Shares of software outfit ServiceNow (NOW 0.72%) logged a 16% advance in June, according to numbers from S&P Global Market Intelligence. The perennial favorite won the favor of a couple of different kinds of company critics.

So what

Not that the stock wasn't already primed for a rebound from a couple of sell-offs suffered earlier in the year, but whatever snapback was in the cards for ServiceNow was boosted by a pair of encouraging assessments.

The first of these came from Goldman Sachs, which added the stock to its so-called conviction list of names the bank firmly believes in.

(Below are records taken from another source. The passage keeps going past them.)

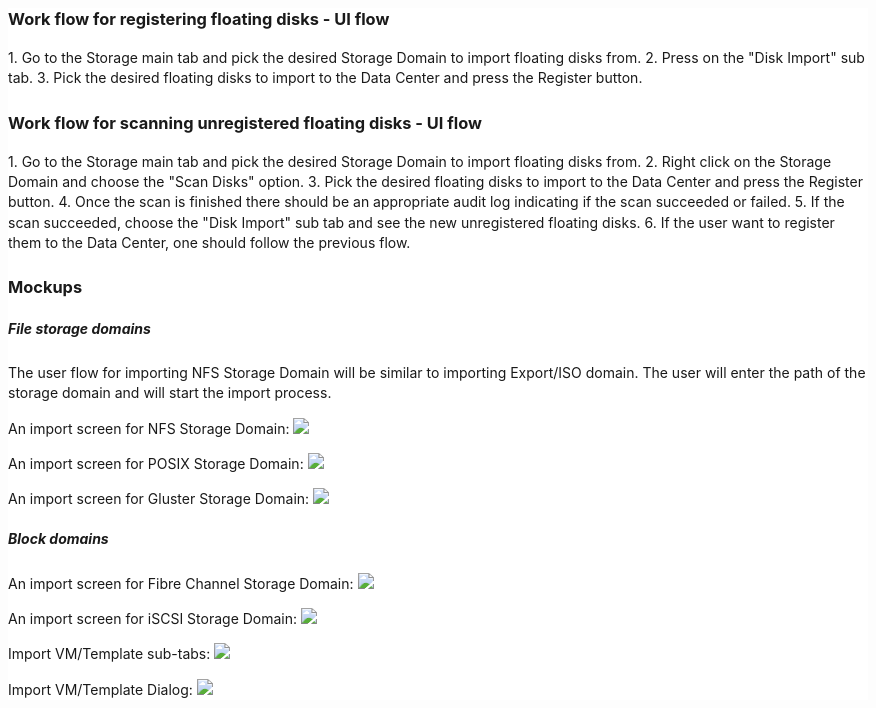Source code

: ### Work flow for registering floating disks - UI flow

<iframe width="300" src="//youtube.com/embed/8v3BI9I0OEM" style="float:right; border:0" allowfullscreen></iframe>
1. Go to the Storage main tab and pick the desired Storage Domain to import floating disks from.
2. Press on the "Disk Import" sub tab.
3. Pick the desired floating disks to import to the Data Center and press the Register button.

### Work flow for scanning unregistered floating disks - UI flow

<iframe width="300" src="//youtube.com/embed/c6yTjqdBaMc" style="float:right; border:0" allowfullscreen></iframe>
1. Go to the Storage main tab and pick the desired Storage Domain to import floating disks from.
2. Right click on the Storage Domain and choose the "Scan Disks" option.
3. Pick the desired floating disks to import to the Data Center and press the Register button.
4. Once the scan is finished there should be an appropriate audit log indicating if the scan succeeded or failed.
5. If the scan succeeded, choose the "Disk Import" sub tab and see the new unregistered floating disks.
6. If the user want to register them to the Data Center, one should follow the previous flow.

### Mockups

##### File storage domains

The user flow for importing NFS Storage Domain will be similar to importing Export/ISO domain.
The user will enter the path of the storage domain and will start the import process.

 An import screen for NFS Storage Domain:
![](/images/wiki/ImportNFS.png)

An import screen for POSIX Storage Domain:
![](/images/wiki/ImportPosix.png)

An import screen for Gluster Storage Domain:
![](/images/wiki/ImportGluster.png)

##### Block domains

An import screen for Fibre Channel Storage Domain:
![](/images/wiki/FibreChannel.png)

An import screen for iSCSI Storage Domain:
![](/images/wiki/Iscsi.png)

Import VM/Template sub-tabs:
![](/images/wiki/Import_vm_template_subtab.png)

Import VM/Template Dialog:
![](/images/wiki/Import_vm_template_dialog.png)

Already rated a buy, Goldman's price target stands at $695 per share, versus the stock's current price near $558. Goldman Sachs analyst Kash Rangan suggests the company could triple its revenue in just a few years thanks to computing-environment changes essentially forced by the pandemic.

A blue, rising bar chart with a trend-directional arrow.

Image source: Getty Images.

Later in the month Information technology market research outfit Gartner named ServiceNow a Leader among CRM (customer relationship management) Customer Engagement Center service providers. The rating not only serves as recognition of the quality of ServiceNow's solutions, but can be leveraged as a marketing tool of sorts to companies seeking out customer relationship management solutions.

Both accolades beef up the case for owning shares of the software name.

Now what

Current shareholders can celebrate both developments, although neither is a reason to take on a new position. They're simply affirmations of what shareholders already know -- this is a company that's on a growth tear for the right reasons. That, however, is a reason to own a stake in ServiceNow.

Just don't be too quick to dive in if you're not already an investor.

Shares are now technically overextended thanks to June's run-up, and while a pullback isn't guaranteed to take shape, the rally's pause since last week is concerning. The buying has stalled near April's highs of around $560, hinting that at the very least the market's waiting for shares to stabilize before committing to another leg higher. The stock's also been no stranger of late to sizable corrections.

In other words, it's a worthy name to add to your watchlist, but it's not necessarily a name to make a point of plowing into based solely on last month's momentum.